TG – De se lancer uniquement s’il n’a pas l’ambition de réussir ou de tout changer. Il faut toujours rester humble. À se concentrer uniquement sur des objectifs on en oublie le moteur même d’une telle entreprise : la passion. Il faut qu’elle soit viscérale. La passion n’est pas un métier, la passion n’est pas un hobby. Elle est les deux à la fois. Quand on est passionné, on n’a jamais l’impression de travailler, mais on ne fait plus que cela !
TNW – Citez trois choses de votre bucket list. (Les choses que vous voulez faire avant de mourir)

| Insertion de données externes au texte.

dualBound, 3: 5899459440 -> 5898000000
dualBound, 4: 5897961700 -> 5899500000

TG – On dit que pour avoir une vie aboutie il faut avoir réalisé trois choses : Avoir eu au moins un enfant, avoir planté un arbre, et avoir écrit un livre.

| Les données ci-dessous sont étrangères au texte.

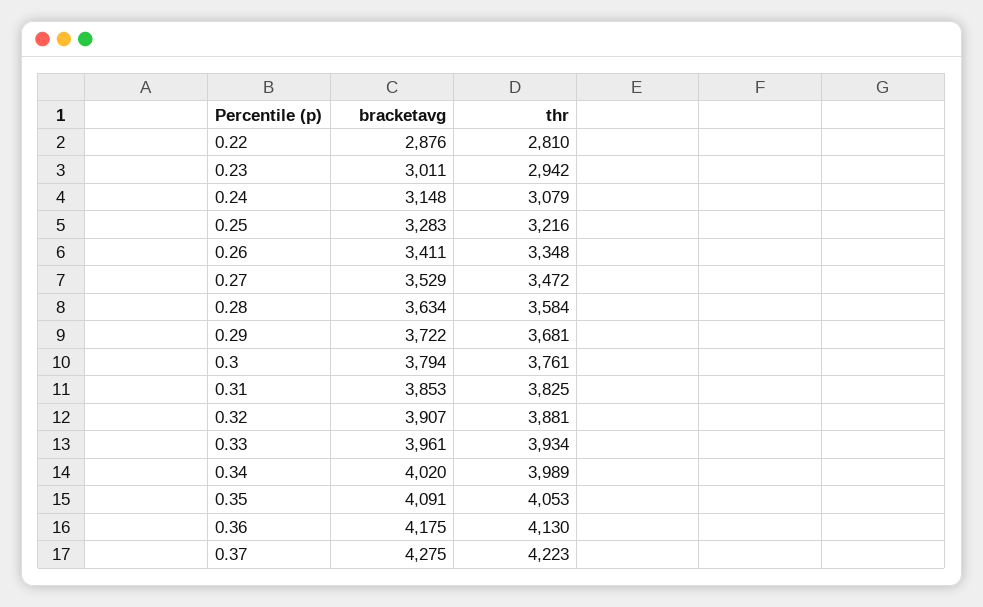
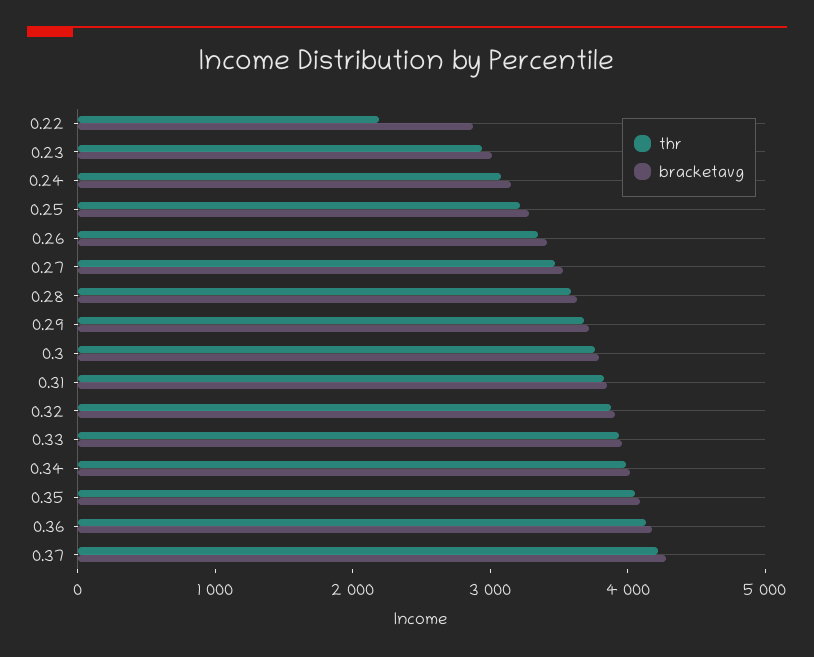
thr, 0.22: 2810 -> 2200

J’ai la chance d’avoir réalisé ces trois choses. On peut donc en conclure que je suis un homme heureux et que potentiellement je pourrais mourir demain. Même si je ne le souhaite vraiment pas. Il y a tant de belles choses à vivre, de personnes à rencontrer, et de bonheurs à partager…
TNW – Comment voyez-vous l’industrie horlogère dans 10 ans ?

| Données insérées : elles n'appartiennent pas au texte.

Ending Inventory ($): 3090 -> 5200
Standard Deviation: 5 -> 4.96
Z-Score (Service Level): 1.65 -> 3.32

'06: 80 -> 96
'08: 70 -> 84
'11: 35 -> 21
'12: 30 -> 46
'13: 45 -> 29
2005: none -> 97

TG – Je suis très confiant pour cette industrie car on y rencontre de véritables talents. La crise actuelle est une aubaine car elle permet de se remettre au travail et de trier « le bon grain de l’ivraie ».
On est allé très loin dans l’invraisemblable et aujourd’hui on assiste à une normalisation du secteur. Il faut quand même recontextualiser l’horlogerie. Une montre est aujourd’hui sans doute l’objet le plus inutile qui soit. Il n’a selon moi qu’une valeur liée au plaisir. Et c’est ce qui en fait pour un grand nombre de personnes un objet indispensable. Je suis de ces personnes pour qui le plaisir et les émotions sont indispensables dans une vie.
Donc quelle que soit la montre, sa valeur, ses complications, ses fonctions et son esthétique, elle doit provoquer des émotions à celui qui la possédera ou qui cherchera à l’acquérir. Cela passe par toute forme de créativité au niveau du produit horloger mais aussi au niveau de l’expérience qui accompagnera la rencontre entre la montre et son (futur) propriétaire.
Et en cela je suis très confiant car les horlogers ont toujours fait preuve de ressources et de capacités d’adaptation. J’espère être toujours là dans 10 ans pour pouvoir en témoigner aux lecteurs de Passion Horlogère.